Beyond Verifiable Rewards: Scaling Reinforcement Learning for Language Models to Unverifiable Data
Yunhao Tang, Sid Wang, Lovish Madaan, Rémi Munos
TL;DR
This work tackles scaling reinforcement learning for language models to unverifiable data by introducing JEPO, a Jensen's lower bound-based policy optimization method that treats chain-of-thought as a latent variable. By employing a multi-sample Jensen lower bound and combining a variance-reduced RL-like update with a supervised loss, JEPO trains effectively without requiring externally verifiable rewards, enabling long-form reasoning tasks such as proofs.
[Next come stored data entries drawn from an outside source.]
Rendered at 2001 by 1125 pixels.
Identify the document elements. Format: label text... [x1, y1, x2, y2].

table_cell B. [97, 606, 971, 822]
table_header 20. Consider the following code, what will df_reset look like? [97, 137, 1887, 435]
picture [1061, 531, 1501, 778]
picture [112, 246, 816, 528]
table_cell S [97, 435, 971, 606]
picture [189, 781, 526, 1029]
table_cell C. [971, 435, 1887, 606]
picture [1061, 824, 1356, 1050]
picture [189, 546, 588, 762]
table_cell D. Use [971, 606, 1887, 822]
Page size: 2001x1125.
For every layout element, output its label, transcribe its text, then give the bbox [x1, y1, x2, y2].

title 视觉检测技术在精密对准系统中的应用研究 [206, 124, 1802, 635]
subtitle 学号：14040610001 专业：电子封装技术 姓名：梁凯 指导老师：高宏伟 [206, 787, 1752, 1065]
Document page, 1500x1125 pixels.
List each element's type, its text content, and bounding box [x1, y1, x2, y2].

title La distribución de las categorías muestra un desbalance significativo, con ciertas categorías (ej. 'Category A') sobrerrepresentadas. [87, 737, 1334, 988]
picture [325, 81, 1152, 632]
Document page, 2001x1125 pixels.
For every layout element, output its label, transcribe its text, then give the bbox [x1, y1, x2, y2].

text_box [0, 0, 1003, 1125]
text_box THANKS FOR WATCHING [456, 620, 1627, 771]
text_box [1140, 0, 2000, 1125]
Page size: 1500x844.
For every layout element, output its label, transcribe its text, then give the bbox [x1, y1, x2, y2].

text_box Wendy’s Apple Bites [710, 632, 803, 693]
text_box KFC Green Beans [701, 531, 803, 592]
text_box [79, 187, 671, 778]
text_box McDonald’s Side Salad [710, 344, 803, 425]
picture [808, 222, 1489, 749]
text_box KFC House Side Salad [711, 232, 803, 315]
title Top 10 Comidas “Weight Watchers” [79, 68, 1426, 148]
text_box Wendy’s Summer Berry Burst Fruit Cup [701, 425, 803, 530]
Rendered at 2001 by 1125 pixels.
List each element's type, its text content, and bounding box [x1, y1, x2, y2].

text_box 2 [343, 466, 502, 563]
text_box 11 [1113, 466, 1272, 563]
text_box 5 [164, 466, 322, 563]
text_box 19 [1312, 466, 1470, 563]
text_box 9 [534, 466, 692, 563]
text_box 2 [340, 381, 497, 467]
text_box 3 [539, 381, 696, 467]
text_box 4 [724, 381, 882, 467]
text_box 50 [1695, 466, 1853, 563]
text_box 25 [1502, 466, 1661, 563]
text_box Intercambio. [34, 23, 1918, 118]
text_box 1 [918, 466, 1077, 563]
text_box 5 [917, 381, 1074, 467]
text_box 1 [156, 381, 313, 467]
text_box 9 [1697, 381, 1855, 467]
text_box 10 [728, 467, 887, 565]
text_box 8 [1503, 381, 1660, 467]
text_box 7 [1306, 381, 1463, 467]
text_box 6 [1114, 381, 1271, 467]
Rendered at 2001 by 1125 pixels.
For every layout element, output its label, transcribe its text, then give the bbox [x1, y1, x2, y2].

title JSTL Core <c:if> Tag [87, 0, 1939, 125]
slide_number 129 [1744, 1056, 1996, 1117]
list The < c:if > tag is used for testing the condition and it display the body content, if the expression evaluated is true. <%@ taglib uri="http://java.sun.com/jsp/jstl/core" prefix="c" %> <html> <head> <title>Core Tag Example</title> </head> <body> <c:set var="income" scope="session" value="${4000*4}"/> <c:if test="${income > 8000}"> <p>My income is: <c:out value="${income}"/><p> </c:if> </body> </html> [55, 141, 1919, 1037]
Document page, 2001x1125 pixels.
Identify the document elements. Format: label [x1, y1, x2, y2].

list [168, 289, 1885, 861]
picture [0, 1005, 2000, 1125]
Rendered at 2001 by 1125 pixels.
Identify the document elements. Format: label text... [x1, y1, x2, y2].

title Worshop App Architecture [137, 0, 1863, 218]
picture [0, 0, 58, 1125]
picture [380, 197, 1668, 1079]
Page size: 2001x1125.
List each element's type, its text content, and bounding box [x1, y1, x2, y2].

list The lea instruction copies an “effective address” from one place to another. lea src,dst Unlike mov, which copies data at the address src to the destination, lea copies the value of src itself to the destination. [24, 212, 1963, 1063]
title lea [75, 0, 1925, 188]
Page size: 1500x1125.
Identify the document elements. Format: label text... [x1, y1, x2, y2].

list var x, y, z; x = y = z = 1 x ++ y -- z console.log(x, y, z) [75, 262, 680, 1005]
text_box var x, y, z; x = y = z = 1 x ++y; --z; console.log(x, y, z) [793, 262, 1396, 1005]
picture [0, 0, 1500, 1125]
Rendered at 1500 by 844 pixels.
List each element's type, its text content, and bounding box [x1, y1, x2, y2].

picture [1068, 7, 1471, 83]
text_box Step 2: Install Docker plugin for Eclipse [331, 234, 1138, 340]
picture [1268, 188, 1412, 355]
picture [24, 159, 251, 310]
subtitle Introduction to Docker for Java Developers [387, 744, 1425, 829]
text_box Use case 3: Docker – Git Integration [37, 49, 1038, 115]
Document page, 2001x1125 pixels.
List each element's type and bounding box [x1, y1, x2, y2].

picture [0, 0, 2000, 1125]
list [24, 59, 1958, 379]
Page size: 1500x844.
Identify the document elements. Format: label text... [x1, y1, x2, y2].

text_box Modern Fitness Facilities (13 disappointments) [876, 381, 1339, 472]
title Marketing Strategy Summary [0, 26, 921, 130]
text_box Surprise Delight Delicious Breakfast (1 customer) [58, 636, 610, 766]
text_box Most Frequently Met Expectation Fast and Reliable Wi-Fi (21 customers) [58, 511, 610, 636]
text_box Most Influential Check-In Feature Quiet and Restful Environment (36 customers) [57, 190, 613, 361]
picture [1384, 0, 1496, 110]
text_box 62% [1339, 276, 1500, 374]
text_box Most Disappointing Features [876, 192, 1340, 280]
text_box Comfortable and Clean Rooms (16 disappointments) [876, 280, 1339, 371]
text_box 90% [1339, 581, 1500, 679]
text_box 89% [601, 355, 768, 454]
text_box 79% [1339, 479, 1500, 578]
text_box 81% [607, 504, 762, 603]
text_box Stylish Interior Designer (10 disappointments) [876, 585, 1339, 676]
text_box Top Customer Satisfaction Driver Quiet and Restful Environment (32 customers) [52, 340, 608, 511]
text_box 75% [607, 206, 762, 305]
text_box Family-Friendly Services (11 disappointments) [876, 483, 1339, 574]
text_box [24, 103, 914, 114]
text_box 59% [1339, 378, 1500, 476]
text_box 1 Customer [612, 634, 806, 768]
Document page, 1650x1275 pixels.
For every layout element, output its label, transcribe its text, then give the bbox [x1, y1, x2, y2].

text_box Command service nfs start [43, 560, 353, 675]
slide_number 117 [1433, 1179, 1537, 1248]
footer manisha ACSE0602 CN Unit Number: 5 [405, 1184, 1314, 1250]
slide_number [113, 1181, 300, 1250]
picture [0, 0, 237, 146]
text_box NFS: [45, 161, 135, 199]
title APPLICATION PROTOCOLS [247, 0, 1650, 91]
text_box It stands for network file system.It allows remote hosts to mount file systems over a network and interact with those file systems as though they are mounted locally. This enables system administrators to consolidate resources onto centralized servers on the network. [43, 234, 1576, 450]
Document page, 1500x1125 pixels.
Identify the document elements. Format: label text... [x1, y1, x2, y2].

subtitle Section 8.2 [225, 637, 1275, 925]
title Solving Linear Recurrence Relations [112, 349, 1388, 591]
The authors derive the theoretical connections to ELBO and RL, provide detailed implementation strategies, and demonstrate competitive or superior performance across verifiable (short-form math), semi-verifiable (Numina with mixed rewards), and unverifiable (Numina-proof) data. This approach broadens the applicability of RL-style training to abundant long-form data, with practical implications for scaling reasoning in large language models while maintaining stability and data efficiency.
Abstract
We propose to scale RL to unverifiable data with a novel algorithm JEPO (Jensen's Evidence lower bound Policy Optimization). While most prior efforts on scaling RL for LLMs focus on verifiable data where ground truth answers are typically short-form and can be matched easily; we investigate the case where such assumptions are less valid (e.g., when answers are long-form such as mathematical proofs). To scale RL training to unverifiable data with contemporary training constraints, we propose JEPO. JEPO applies Jensen's evidence lower bound, a pragmatic simplification of the evidence lower bound which views chain-of-thought as a latent variable in the generative process. We show that on verifiable data (math), JEPO is as effective as RL with verifiable rewards; on semi-verifiable data (numina), JEPO improves on soft-match based evaluations compared to RL with verifiable rewards which can only leverage a subset of the data source; finally, on unverifiable data (numina-proof), JEPO outperforms SFT and a few ablation baselines on likelihood evaluations.